January’s private home sales were undaunted by the gloomy economic outlook and recent cooling measures, recording 2,077 transactions for the month, a whopping three times higher than December’s 670 units.
Excluding executive condominiums (ECs), this marks a 55 percent year-on-year rise to 1,872 units compared to 1,210 units in January 2011. Top-selling projects include Watertown at Punggol Central, The Hillier at Hillview Rise and Parc Rosewood.
The volume was largely sustained by sales in the OCR (Outside Central Region), which posted a record number of transactions at 1,966.
“The hike in sales was due to the launch of 2,665 units in the month compared to just 937 in December,” said Tejaswi Chunduri, Real Estate Analyst at PropertyGuru.
“In fact, more than 90 percent of the units launched were in the OCR, with the highest median price at S$1,644.”
Meanwhile, activity remained muted outside the OCR, as there were no new launches within the Core Central Region (CCR). Sales activity there dwindled 51 percent month-on-month to just 17 units.
As for the Rest of Central Region (RCR), launches reached 224 units but overall take-up was only 42 percent, down from December’s 81 percent.
On the lacklustre performance of the other regions, Chia Siew Chuin, Director of Research & Advisory at Colliers international, said that with the “global economic uncertainties and the imposition of the ABSD, developers as well as prospective buyers and investors largely stayed away from the high-end/luxury and mid-tier markets in January 2012.”

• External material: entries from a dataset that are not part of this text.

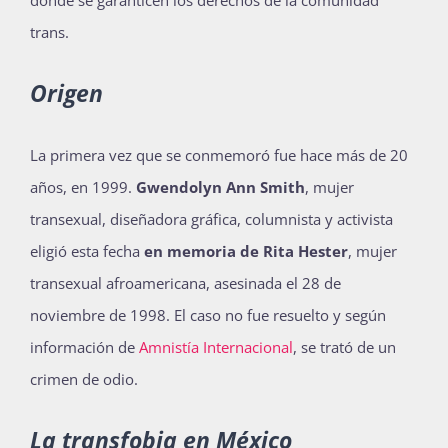
donde se garanticen los derechos de la comunidad
Publicaciones
trans.
Origen
Bienvenida generación 2027-1
La primera vez que se conmemoró fue hace más de 20
años, en 1999.
Gwendolyn Ann Smith
, mujer
transexual, diseñadora gráfica, columnista y activista
eligió esta fecha
en memoria de Rita Hester
, mujer
transexual afroamericana, asesinada el 28 de
noviembre de 1998. El caso no fue resuelto y según
información de
Amnistía Internacional
, se trató de un
crimen de odio.
La transfobia en México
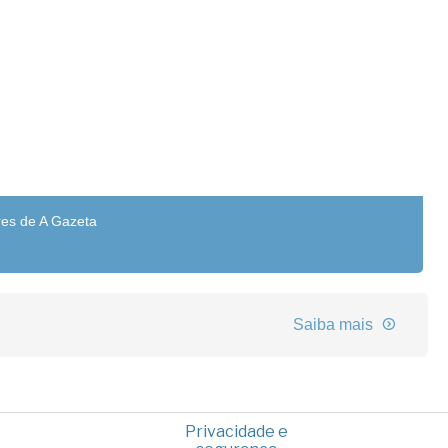
res de A Gazeta
Saiba mais
Privacidade e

Alan Cheong, Head of Research at Savills Singapore added that “the ABSD possibly had a negative impact on foreign buyers who traditionally favoured launches in CCR and RCR.”
“Going forward, we expect the sale of mass-market projects to remain healthy. Developers will continue to be innovative in the lifestyle options for new projects while at the same time, offering attractive discounts to negate the ABSD,” noted Li Hiaw Ho, Executive Director at CBRE Research.